Het probleem is dat de paniek zich op duizelingwekkende manier verspreidt. Het is goed om uit te leggen dat er geen tekorten moeten gevreesd worden, de aanblik van lege rekken in de supermarkt bevestigt hen in hun overtuiging dat ze redenen hadden om ze overdadig te bevoorraden. Door zich zo te gedragen, steken ze de angst bij anderen aan. De hamsterwoede is nergens op gebaseerd: het zet onnodig druk op de logistieke keten, de stocks zijn niet bedreigd. Er is meer dan genoeg voeding voor iedereen. Het levert een verontrustende metafoor op die duidelijk maakt dat solidariteit meer is dan alleen een woord. Het is schrikken bij het idee dat dergelijk anti-sociaal gedrag zich ook voordoet bij de ziekenhuizen, die er zeker geen enkele behoefte aan hebben.

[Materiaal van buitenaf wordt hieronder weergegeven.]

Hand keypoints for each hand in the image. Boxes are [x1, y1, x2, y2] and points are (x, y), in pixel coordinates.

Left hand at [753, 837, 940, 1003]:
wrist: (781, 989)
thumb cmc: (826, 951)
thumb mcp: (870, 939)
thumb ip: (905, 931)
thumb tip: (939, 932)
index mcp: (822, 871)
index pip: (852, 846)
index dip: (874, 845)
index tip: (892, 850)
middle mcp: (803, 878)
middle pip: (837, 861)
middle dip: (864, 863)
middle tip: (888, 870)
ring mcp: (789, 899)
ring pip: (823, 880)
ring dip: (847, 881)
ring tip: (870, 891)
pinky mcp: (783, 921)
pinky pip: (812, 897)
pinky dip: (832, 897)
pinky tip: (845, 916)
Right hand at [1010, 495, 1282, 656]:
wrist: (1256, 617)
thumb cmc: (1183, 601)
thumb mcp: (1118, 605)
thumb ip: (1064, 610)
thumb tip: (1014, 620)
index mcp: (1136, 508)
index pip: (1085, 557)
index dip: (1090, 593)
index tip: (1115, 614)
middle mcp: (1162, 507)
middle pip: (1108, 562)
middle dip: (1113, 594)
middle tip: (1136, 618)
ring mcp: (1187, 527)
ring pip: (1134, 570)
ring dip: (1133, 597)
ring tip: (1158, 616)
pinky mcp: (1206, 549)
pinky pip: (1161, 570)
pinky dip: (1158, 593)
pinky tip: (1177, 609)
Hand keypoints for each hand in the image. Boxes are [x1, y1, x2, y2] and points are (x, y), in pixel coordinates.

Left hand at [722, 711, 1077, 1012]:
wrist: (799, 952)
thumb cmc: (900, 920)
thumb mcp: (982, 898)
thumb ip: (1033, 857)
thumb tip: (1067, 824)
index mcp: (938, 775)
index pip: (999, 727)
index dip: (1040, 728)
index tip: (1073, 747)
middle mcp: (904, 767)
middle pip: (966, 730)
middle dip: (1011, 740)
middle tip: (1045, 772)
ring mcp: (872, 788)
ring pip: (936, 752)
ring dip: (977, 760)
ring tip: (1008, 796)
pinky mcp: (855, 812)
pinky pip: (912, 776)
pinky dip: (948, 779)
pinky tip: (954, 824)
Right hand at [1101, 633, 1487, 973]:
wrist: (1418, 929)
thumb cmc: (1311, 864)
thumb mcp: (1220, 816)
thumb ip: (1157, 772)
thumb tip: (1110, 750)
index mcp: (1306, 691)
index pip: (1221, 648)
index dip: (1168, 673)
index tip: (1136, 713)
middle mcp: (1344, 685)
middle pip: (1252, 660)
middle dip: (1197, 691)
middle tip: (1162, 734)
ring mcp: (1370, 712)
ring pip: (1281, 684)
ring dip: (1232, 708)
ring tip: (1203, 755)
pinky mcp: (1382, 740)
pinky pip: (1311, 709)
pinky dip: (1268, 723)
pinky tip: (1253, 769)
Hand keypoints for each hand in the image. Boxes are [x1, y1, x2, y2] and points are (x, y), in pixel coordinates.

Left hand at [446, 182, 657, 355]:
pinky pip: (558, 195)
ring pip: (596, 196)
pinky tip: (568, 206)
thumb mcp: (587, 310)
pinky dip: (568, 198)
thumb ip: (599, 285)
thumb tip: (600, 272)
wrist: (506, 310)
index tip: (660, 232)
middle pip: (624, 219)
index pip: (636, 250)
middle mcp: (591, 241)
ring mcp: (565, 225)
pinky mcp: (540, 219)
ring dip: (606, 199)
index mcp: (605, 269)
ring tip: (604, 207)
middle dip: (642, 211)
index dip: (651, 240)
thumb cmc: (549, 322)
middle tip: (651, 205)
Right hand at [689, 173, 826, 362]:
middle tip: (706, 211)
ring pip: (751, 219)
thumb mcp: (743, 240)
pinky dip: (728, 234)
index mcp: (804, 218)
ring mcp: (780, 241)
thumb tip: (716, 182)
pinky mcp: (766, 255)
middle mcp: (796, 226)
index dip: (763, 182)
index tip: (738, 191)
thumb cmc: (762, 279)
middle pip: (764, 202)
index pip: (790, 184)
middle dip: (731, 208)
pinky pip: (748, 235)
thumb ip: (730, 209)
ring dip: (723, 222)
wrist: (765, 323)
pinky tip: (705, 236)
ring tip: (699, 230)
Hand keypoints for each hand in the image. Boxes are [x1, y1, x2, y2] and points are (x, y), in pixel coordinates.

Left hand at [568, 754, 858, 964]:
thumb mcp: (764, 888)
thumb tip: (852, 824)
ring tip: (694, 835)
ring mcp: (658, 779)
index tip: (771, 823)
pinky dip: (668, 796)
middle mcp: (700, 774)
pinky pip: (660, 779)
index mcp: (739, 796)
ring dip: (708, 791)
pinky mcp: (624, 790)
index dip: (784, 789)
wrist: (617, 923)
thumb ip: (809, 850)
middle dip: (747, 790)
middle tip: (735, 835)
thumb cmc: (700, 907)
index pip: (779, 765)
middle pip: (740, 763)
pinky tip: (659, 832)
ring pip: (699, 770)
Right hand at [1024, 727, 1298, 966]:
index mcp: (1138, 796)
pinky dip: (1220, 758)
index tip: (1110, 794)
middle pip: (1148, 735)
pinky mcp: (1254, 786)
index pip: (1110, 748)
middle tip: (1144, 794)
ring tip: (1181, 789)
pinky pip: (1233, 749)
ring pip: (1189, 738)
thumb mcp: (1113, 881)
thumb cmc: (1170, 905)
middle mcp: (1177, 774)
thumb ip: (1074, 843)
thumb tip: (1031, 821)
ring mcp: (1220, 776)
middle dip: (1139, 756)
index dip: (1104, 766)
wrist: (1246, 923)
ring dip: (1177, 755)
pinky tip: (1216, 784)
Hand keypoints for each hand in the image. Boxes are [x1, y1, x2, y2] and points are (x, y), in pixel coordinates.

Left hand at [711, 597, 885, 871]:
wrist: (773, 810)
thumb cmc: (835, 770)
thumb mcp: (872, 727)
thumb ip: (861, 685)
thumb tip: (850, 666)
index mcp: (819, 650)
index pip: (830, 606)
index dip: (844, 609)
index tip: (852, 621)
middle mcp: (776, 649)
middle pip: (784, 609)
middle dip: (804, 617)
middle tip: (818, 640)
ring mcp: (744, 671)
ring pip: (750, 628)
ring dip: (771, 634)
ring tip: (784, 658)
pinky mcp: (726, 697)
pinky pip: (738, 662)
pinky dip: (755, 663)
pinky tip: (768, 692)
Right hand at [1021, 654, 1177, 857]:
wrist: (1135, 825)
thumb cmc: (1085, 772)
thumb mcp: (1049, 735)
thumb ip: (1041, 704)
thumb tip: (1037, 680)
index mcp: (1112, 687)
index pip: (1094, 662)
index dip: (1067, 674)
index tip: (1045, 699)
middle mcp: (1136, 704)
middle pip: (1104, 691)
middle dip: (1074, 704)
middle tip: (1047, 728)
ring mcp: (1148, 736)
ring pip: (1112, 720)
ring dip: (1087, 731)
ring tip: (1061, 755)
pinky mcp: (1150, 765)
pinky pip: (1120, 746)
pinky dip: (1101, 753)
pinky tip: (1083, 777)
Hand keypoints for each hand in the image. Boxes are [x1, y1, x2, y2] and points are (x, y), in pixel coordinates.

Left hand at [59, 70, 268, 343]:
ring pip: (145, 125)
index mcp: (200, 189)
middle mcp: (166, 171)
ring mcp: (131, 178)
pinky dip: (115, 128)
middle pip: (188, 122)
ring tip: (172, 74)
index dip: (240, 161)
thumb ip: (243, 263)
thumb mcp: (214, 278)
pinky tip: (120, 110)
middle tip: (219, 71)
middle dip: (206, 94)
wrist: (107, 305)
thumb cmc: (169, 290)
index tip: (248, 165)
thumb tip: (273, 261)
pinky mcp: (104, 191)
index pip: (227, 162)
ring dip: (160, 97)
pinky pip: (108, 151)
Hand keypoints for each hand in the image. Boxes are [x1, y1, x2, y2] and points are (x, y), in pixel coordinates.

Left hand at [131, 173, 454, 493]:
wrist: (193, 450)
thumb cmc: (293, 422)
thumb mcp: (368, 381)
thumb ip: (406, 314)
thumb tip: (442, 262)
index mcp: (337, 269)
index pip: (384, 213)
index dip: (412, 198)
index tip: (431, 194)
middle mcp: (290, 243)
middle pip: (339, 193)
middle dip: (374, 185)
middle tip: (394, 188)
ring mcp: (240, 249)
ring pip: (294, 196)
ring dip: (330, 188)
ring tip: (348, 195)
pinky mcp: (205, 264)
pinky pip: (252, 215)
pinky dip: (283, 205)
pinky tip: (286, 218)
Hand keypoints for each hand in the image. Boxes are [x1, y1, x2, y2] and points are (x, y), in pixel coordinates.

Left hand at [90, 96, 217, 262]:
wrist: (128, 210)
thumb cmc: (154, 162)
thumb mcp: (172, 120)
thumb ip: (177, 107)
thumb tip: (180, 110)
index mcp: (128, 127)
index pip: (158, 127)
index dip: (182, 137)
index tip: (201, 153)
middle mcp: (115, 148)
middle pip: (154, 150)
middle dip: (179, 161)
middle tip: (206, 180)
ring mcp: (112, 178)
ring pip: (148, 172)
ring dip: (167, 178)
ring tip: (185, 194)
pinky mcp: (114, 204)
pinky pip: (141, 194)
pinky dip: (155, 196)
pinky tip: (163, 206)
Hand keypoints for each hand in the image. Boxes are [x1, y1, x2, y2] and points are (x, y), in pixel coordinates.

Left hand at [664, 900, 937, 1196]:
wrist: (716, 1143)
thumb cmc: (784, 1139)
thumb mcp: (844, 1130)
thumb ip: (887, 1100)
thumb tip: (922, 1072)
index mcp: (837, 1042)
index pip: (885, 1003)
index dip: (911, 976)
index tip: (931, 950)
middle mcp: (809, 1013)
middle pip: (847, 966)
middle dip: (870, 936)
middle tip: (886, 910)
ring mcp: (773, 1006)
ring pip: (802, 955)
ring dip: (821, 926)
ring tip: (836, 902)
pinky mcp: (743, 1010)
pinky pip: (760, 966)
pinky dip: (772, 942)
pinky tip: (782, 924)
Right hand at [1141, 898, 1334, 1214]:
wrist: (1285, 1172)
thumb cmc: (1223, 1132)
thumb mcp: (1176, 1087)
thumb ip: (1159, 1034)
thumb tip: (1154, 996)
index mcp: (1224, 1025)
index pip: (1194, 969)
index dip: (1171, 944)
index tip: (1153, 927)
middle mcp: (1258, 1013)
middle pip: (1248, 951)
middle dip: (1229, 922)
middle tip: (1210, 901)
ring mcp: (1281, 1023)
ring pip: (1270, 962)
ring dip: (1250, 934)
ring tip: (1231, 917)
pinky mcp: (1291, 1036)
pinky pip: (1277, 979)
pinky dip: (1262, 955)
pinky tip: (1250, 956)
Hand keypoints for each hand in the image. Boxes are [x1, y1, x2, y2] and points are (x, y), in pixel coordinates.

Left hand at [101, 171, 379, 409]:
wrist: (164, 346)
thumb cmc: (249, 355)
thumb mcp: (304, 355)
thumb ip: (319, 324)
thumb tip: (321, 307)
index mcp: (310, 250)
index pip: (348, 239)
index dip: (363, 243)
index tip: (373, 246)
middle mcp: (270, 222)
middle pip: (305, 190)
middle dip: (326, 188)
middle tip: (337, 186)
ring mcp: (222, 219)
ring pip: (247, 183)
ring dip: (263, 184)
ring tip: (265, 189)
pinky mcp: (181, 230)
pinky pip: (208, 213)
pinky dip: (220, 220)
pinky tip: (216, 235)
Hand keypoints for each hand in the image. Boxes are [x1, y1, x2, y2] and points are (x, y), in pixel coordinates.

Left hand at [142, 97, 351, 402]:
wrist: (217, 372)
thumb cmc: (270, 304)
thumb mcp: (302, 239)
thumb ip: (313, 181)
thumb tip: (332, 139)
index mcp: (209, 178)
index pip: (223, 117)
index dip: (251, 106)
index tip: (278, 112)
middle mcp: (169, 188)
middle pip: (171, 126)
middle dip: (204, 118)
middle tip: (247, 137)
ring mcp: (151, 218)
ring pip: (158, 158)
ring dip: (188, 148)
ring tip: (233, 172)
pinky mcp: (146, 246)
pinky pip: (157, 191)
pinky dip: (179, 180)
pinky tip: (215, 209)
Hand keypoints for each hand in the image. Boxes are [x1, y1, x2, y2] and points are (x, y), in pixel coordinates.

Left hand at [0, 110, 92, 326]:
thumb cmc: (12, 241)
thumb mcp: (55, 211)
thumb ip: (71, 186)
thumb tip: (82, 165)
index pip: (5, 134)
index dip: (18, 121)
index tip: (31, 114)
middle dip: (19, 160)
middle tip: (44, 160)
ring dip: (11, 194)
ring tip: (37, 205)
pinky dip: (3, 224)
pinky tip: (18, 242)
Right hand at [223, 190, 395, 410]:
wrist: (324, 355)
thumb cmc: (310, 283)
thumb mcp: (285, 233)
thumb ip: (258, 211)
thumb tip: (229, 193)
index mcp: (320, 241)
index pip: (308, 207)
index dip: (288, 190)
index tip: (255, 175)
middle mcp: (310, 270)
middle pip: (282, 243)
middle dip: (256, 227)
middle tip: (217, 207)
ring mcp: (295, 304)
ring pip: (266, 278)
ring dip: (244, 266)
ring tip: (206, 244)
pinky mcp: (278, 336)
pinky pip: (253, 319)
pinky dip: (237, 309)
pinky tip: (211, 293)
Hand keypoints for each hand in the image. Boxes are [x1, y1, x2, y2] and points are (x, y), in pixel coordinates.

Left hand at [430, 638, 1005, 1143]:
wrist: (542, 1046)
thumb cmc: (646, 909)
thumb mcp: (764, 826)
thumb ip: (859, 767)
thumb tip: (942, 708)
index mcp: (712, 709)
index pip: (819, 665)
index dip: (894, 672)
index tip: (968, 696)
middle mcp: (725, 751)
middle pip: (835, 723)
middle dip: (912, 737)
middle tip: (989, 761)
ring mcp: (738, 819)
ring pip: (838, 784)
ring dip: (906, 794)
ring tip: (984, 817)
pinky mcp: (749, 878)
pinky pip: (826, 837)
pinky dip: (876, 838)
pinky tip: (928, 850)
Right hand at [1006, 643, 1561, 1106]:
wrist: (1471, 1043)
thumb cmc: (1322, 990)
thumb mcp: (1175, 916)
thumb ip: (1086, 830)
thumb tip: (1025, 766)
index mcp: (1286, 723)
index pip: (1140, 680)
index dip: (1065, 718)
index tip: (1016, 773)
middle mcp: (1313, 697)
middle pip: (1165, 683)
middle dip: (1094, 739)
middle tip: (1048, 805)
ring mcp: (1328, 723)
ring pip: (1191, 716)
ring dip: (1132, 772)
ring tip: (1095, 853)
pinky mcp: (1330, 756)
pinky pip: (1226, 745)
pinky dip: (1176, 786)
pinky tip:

En hoe zit het dan met de foodretail? Het draait op volle toeren, bijna een beetje beschamend om in maart een soort Kerstmis te beleven, terwijl zoveel andere sectoren hard getroffen worden door de bijna totale stopzetting van hun activiteiten. De meeste supermarkten draaien tegen de middag al de omzet die ze normaal gesproken op een hele dag behalen. Natuurlijk zal het stimuleren van de verkoop door paniekaankopen vroeg of laat gevolgd worden door een afremming van de betreffende categorieën. Deze rekken zullen geleegd moeten worden, en wie weet, zal het voor sommigen zelfs meer dan een generatie duren. Toch zal voeding meer verkopen en we zullen ons normaler moeten gedragen: scholen en kantines zijn gesloten, telewerken was nog nooit zo populair, horecazaken zijn dicht en we eten dus meer thuis. En dan hebben we waarschijnlijk sneller de neiging om onszelf een pleziertje te doen, om deze angstaanjagende sfeer te compenseren.
Deze toestroom van klanten en aankopen betekent meer werk. Het personeel moet ook gerustgesteld worden, er moeten maatregelen genomen worden om het risico op blootstelling zo veel mogelijk te beperken, en die komen eraan. Het is een enorme leercurve die we dagelijks moeten doorlopen. Met de nodige kalmte, de juiste aanpak en pragmatisme. Niet toegeven aan de paniek is ook iets waar Luc Bormans, voorzitter van APLSIA, de Franstalige vereniging voor onafhankelijke supermarktuitbaters, voor pleit: “We hebben nood aan solidariteit en kalmte. Onze sector mag dan wel veel gevraagd zijn, hij is ook bevoorrecht ten opzichte van andere sectoren. Wat stelt een late levering, om begrijpelijke redenen, nog voor als anders bedrijven gewoonweg niet meer in staat zijn om te werken? We bevinden ons in een moeilijke periode, maar in tegenstelling tot wat de Franse president Macron zei, verkeren we niet in staat van oorlog. We moeten stoppen om terminologie te gebruiken die helpt om paniek te creëren. We hebben kalmte en solidariteit nodig op alle niveaus.”